Penyaluran Dana Desa Gunungkidul Hampir Tuntas, Realisasi Capai 98,67 Persen per 11 Juni 2026

Gunungkidul (14/06/2026) - Kinerja penyaluran Dana Desa Tahun Anggaran 2026 di Kabupaten Gunungkidul menunjukkan capaian yang sangat menggebirakan.

Berdasarkan data pemantauan penyaluran Dana Desa per 11 Juni 2026, progres realisasi penyaluran Dana Desa di Kabupaten Gunungkidul telah mencapai 98,67 persen dari total pagu yang dialokasikan pemerintah pusat kepada 144 kalurahan di Kabupaten Gunungkidul, dari total pagu Dana Desa sebesar Rp51,97 miliar, dana yang telah tersalurkan mencapai Rp51,28 miliar, menyisakan sekitar Rp690,62 juta atau hanya 1,33 persen yang belum tersalurkan.

Capaian tersebut menjadi indikator bahwa pelaksanaan penyaluran Dana Desa di Kabupaten Gunungkidul berjalan efektif dan tepat waktu. Keberhasilan ini tidak terlepas dari sinergi dan koordinasi yang kuat antara Pemerintah Kalurahan, Pemerintah Kapanewon, Dinas Pemberdayaan Masyarakat dan Kalurahan Pengendalian Penduduk dan Keluarga Berencana (DPMKPPKB) Kabupaten Gunungkidul, KPPN Wonosari, serta Tenaga Pendamping Profesional (TPP) yang secara intensif melakukan pendampingan dan fasilitasi di lapangan.

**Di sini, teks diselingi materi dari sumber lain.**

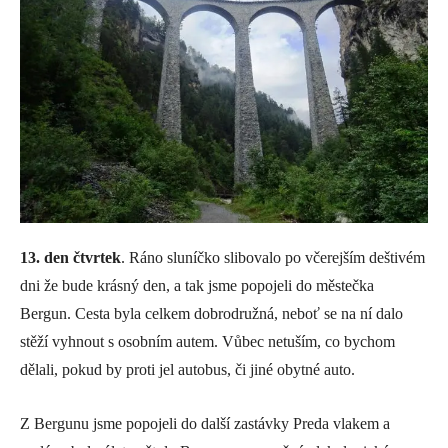
13. den čtvrtek
. Ráno sluníčko slibovalo po včerejším deštivém
dni že bude krásný den, a tak jsme popojeli do městečka
Bergun. Cesta byla celkem dobrodružná, neboť se na ní dalo
stěží vyhnout s osobním autem. Vůbec netuším, co bychom
dělali, pokud by proti jel autobus, či jiné obytné auto.
Z Bergunu jsme popojeli do další zastávky Preda vlakem a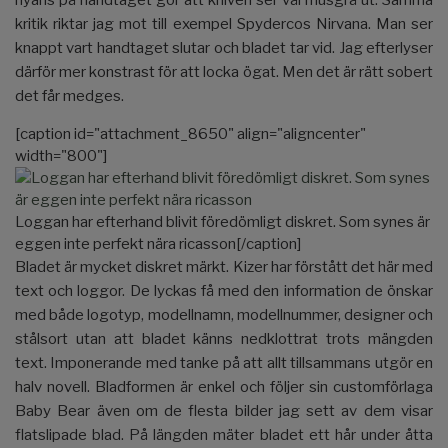
kritik riktar jag mot till exempel Spydercos Nirvana. Man ser
knappt vart handtaget slutar och bladet tar vid. Jag efterlyser
därför mer konstrast för att locka ögat. Men det är rätt sobert
det får medges.
[caption id="attachment_8650" align="aligncenter"
width="800"]
Loggan har efterhand blivit föredömligt diskret. Som synes är
eggen inte perfekt nära ricasson[/caption]
Bladet är mycket diskret märkt. Kizer har förstått det här med
text och loggor. De lyckas få med den information de önskar
med både logotyp, modellnamn, modellnummer, designer och
stålsort utan att bladet känns nedklottrat trots mängden
text. Imponerande med tanke på att allt tillsammans utgör en
halv novell. Bladformen är enkel och följer sin customförlaga
Baby Bear även om de flesta bilder jag sett av dem visar
flatslipade blad. På längden mäter bladet ett hår under åtta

Salah satu indikator positif dari pelaksanaan Dana Desa tahun ini adalah 144 kalurahan di Gunungkidul telah menerima penyaluran Dana Desa Tahap I sebesar Rp30,89 miliar, sedangkan penyaluran Tahap II telah mencapai Rp20,39 miliar. Angka tersebut mencerminkan kesiapan kalurahan dalam memenuhi persyaratan penyaluran yang ditetapkan pemerintah. Sampai dengan berita ini ditulis terdapat 5 Kalurahan yang belum dapat memenuhi persyaratan dokumen pengajuan Tahap II yakni : Kalurahan Natah Kapanewon Nglipar, Kalurahan Jurangjero Kapanewon Ngawen, Kalurahan Girikarto Kapanewon Panggang, Kalurahan Giring Kapanewon Paliyan dan Kalurahan Grogol Kapanewon Paliyan.

Terhadap 5 (lima) Kalurahan diatas telah dilakukan Fasilitasi Percepatan Pemenuhan Persyaratan Pengajuan Dana Desa Tahap II untuk Bacth 3 melalui penyelesaian administrasi, pelaporan penggunaan dana, serta pemenuhan dokumen persyaratan penyaluran sesuai ketentuan yang berlaku.

Koordinator Tenaga Pendamping Profesional (TPP) Kabupaten Gunungkidul, Hery Santoso, menyampaikan bahwa Dana Desa merupakan instrumen strategis pemerintah dalam memperkuat pembangunan dan pemberdayaan masyarakat di tingkat desa.

"Dana Desa tidak hanya digunakan untuk pembangunan infrastruktur, tetapi juga diarahkan untuk mendukung program ketahanan pangan, percepatan penanganan kemiskinan, penguatan Badan Usaha Milik Desa (BUM Desa), peningkatan kualitas pelayanan publik, serta berbagai kegiatan pemberdayaan masyarakat. Karena itu, peran pendamping desa menjadi sangat penting dalam memastikan setiap rupiah Dana Desa dapat dimanfaatkan secara optimal dan tepat sasaran," ujar Hery.

Lebih lanjut, Hery berharap seluruh Tenaga Pendamping Profesional di Kabupaten Gunungkidul terus memperkuat pendampingan, koordinasi, dan sinergi dengan Pemerintah Kapanewon maupun Pemerintah Kalurahan agar pelaksanaan Dana Desa semakin berkualitas, akuntabel, dan memberikan dampak nyata bagi peningkatan kesejahteraan masyarakat.

Dengan realisasi penyaluran yang telah mendekati 100 persen, Kabupaten Gunungkidul menunjukkan komitmen yang kuat dalam memastikan Dana Desa dapat segera dimanfaatkan untuk mendukung pembangunan, pelayanan masyarakat, pemberdayaan ekonomi desa, serta peningkatan kesejahteraan warga di seluruh kalurahan.

Percepatan penyaluran Dana Desa juga diharapkan mampu mendorong tercapainya target pembangunan desa yang berkelanjutan sekaligus memperkuat kemandirian desa sebagai pilar utama pembangunan daerah.

Sumber Data: Pemantauan Penyaluran Dana Desa Kabupaten Gunungkidul per 11 Juni 2026.